[Data extracted from a collection]
|---|

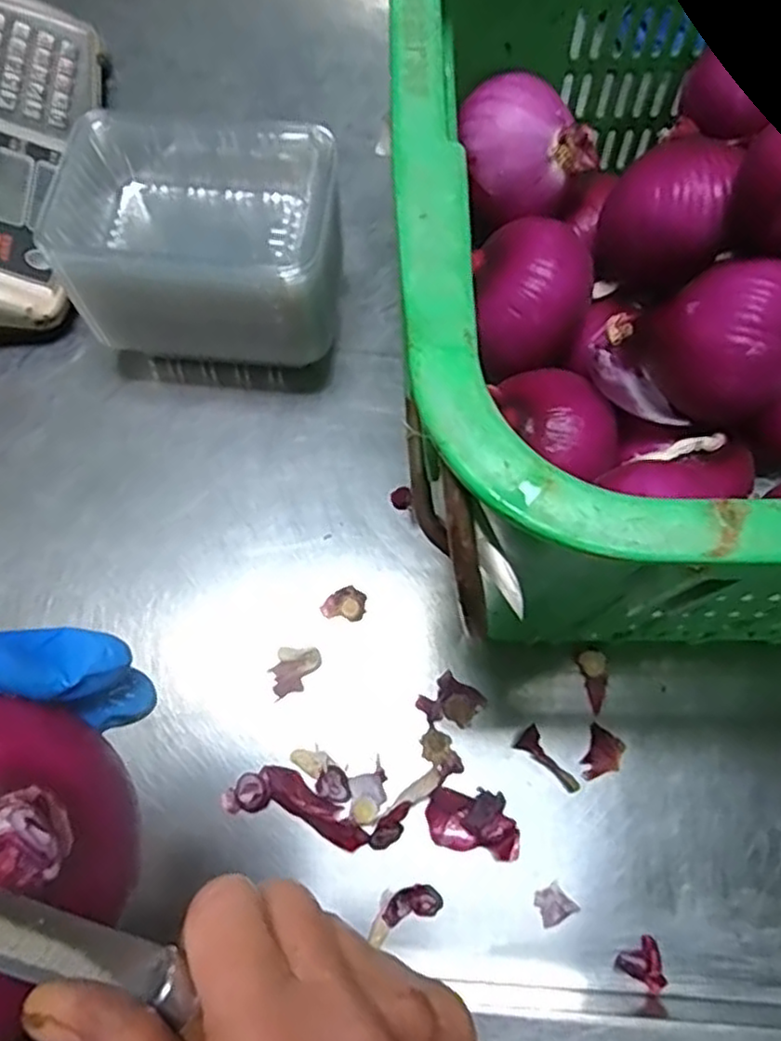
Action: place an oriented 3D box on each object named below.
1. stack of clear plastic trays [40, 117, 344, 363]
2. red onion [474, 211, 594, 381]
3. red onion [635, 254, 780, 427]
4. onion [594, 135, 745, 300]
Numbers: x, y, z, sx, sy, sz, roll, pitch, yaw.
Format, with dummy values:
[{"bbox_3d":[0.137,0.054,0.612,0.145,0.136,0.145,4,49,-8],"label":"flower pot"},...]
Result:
[{"bbox_3d":[-0.132,-0.197,0.520,0.181,0.136,0.169,-3,70,0],"label":"stack of clear plastic trays"},{"bbox_3d":[0.092,-0.144,0.462,0.080,0.069,0.079,0,70,1],"label":"red onion"},{"bbox_3d":[0.201,-0.107,0.413,0.075,0.066,0.085,-34,73,-11],"label":"red onion"},{"bbox_3d":[0.174,-0.194,0.451,0.070,0.076,0.073,0,70,1],"label":"onion"}]

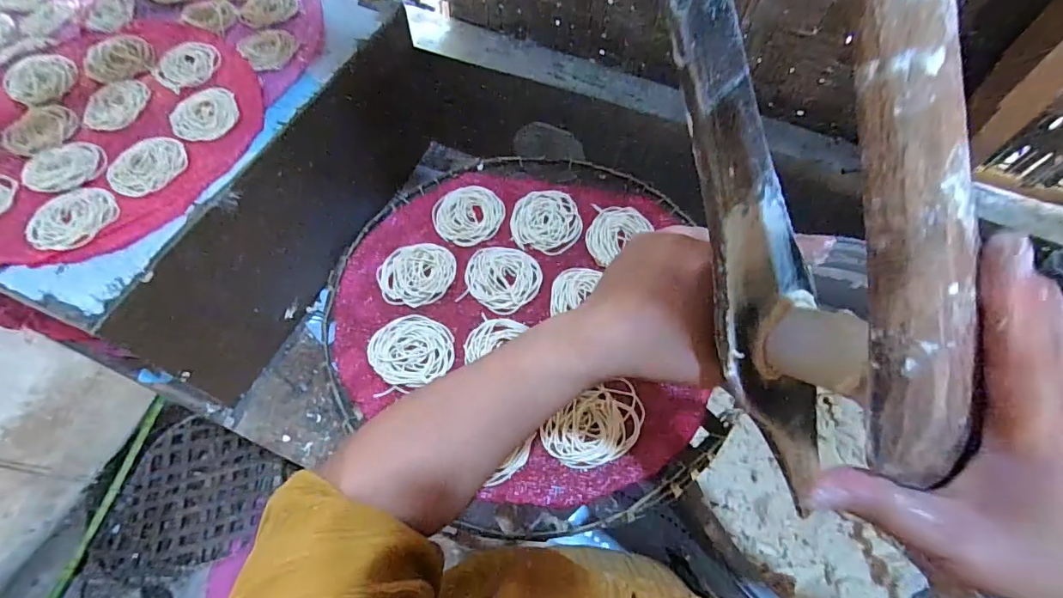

|---|

Any pictures above are to be left out. Retype the rest of the records exactly.

Solution to this problem:
Action: place an oriented 3D box on each object named below.
1. stack of clear plastic trays [40, 117, 344, 363]
2. red onion [474, 211, 594, 381]
3. red onion [635, 254, 780, 427]
4. onion [594, 135, 745, 300]
Numbers: x, y, z, sx, sy, sz, roll, pitch, yaw.
Format, with dummy values:
[{"bbox_3d":[0.137,0.054,0.612,0.145,0.136,0.145,4,49,-8],"label":"flower pot"},...]
Result:
[{"bbox_3d":[-0.132,-0.197,0.520,0.181,0.136,0.169,-3,70,0],"label":"stack of clear plastic trays"},{"bbox_3d":[0.092,-0.144,0.462,0.080,0.069,0.079,0,70,1],"label":"red onion"},{"bbox_3d":[0.201,-0.107,0.413,0.075,0.066,0.085,-34,73,-11],"label":"red onion"},{"bbox_3d":[0.174,-0.194,0.451,0.070,0.076,0.073,0,70,1],"label":"onion"}]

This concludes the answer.